With a tone and sense of spacious freedom steeped in Miles Davis’ work, Cohen was a welcome addition to the New York scene at a time when keyboardists were rediscovering electronics, drummers were looking outside the jazz canon for new rhythmic inspiration and string players were expanding their textural role in combos. But the trumpeter also had the type of jaw-dropping technical facility that drew comparisons to forerunners like Freddie Hubbard. And, as a composer, Cohen could create the kind of open-ended environments that invited collaborators to step inside and make the space their own.

“Even in through-composed pieces, [Cohen] is not dogmatic about dictating the flow and shape,” said Waits, who played with the trumpeter for 10 years and recorded five albums under his leadership. “He leaves things open to interpretation, so it’s different every time we play it. He captures some of the vitality that you would feel in an Ornette Coleman tune, but there’s always a certain element of freedom in his compositions.”

While his first decade in the United States was marked by a series of increasingly high-profile gigs, life at the epicenter of the jazz universe wasn’t sitting well with Cohen.

“I wanted to get out of the rat race,” Cohen said. “In New York, if you want to take a few months off to rest, you need to get a new mortgage or something. I wanted something that was exactly the opposite of New York; something simple and cheap that would let me sit, stay put.”

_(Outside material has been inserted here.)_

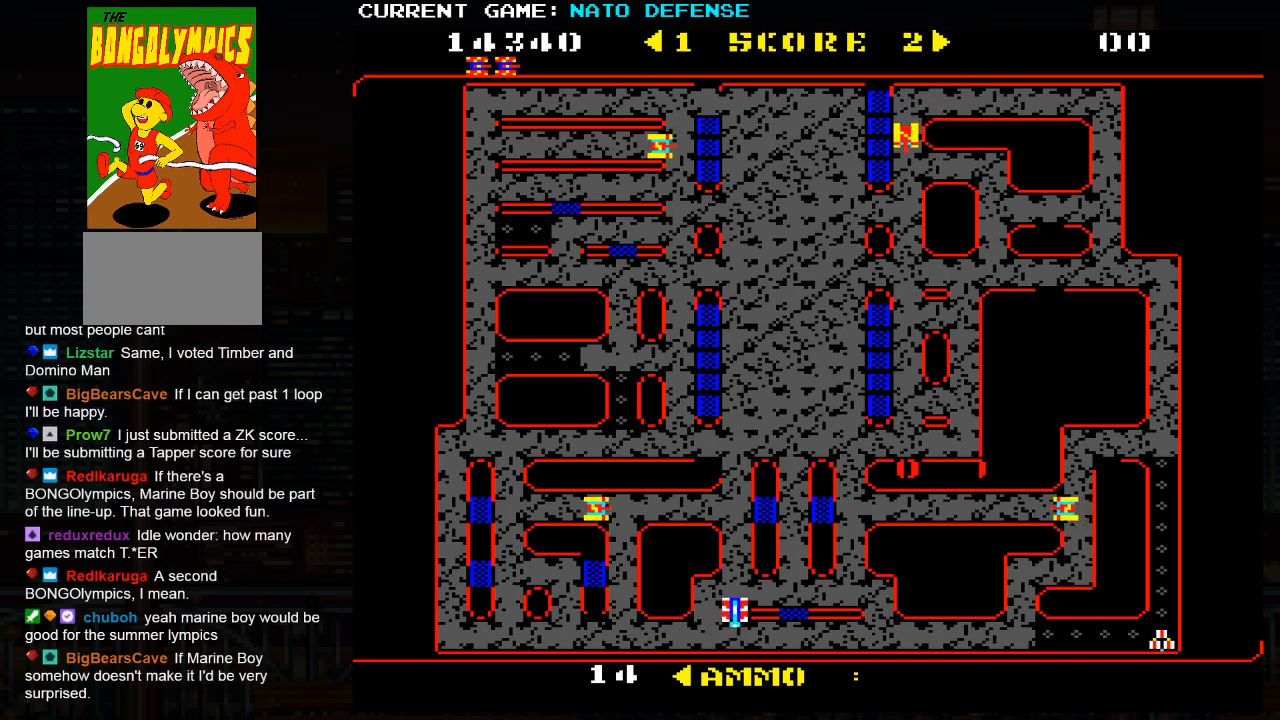
{"buttons": [], "left_stick": "right", "events": [[150, "left_stick", "right"]]}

In 2011, Cohen, his wife and two children left New York to return to Israel, although his schedule continued to keep him on the road for more than half of each year. But that pace of life began to pale as well.

“Eventually, we moved to south India,” Cohen said. “It seemed to be the right place for four years. We liked it a lot. The kids had a good school. Life was easy and simple. I stopped chasing my tail. I would just do yoga, run, spend time with the kids.”

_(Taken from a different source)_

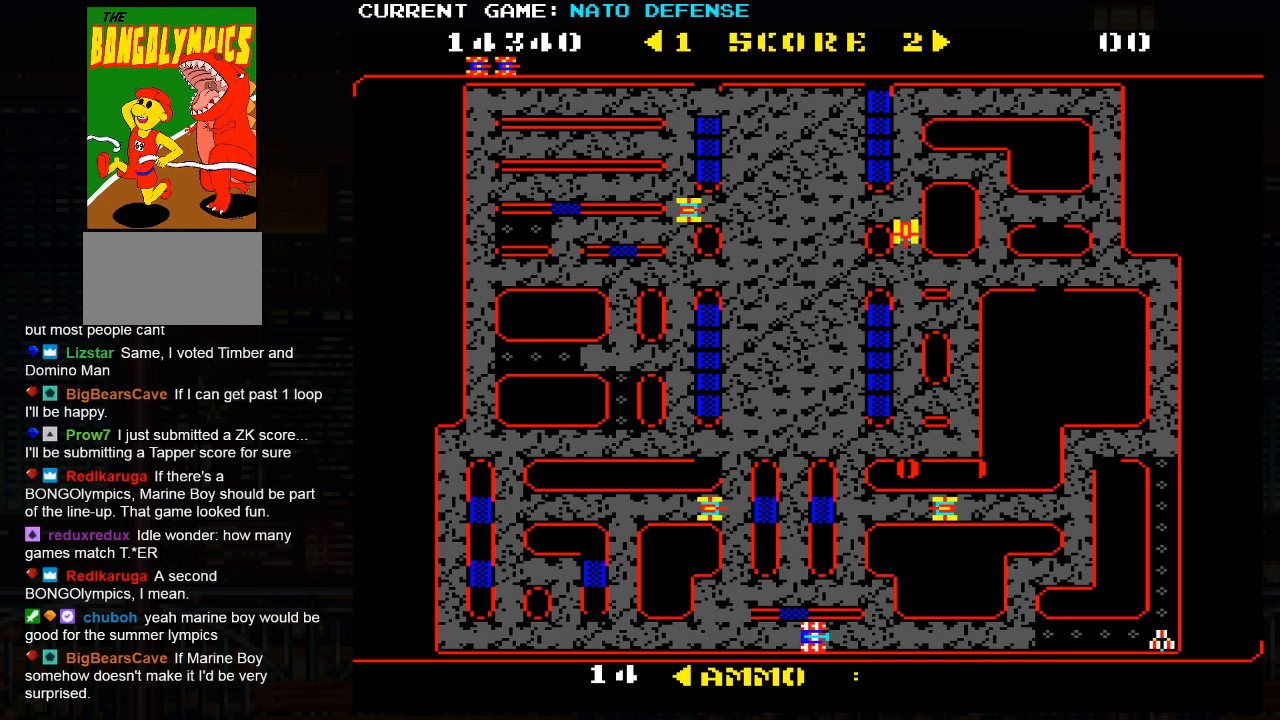
{"buttons": [], "left_stick": "left", "events": [[67, "left_stick", "left"]]}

Other than playing with tabla master Zakir Hussain in Mumbai, Cohen said his Indian sojourn was not about the music of the place. “It wasn’t a musical situation,” he said. “I didn’t study the music of the area at all. India was just a place where I could relax and practice.”

Eventually, though, Cohen’s marriage ended and he once again relocated to Tel Aviv in early 2019. “I just had enough of it, so it was time to go back to Israel. I missed my friends and needed musicians around me again.”

But once he was back, Cohen found himself wondering exactly what kind of music he should pursue there. He realized one thing was clear: He didn’t want to start another quartet. It was time for something new—or at least a new spin on something old.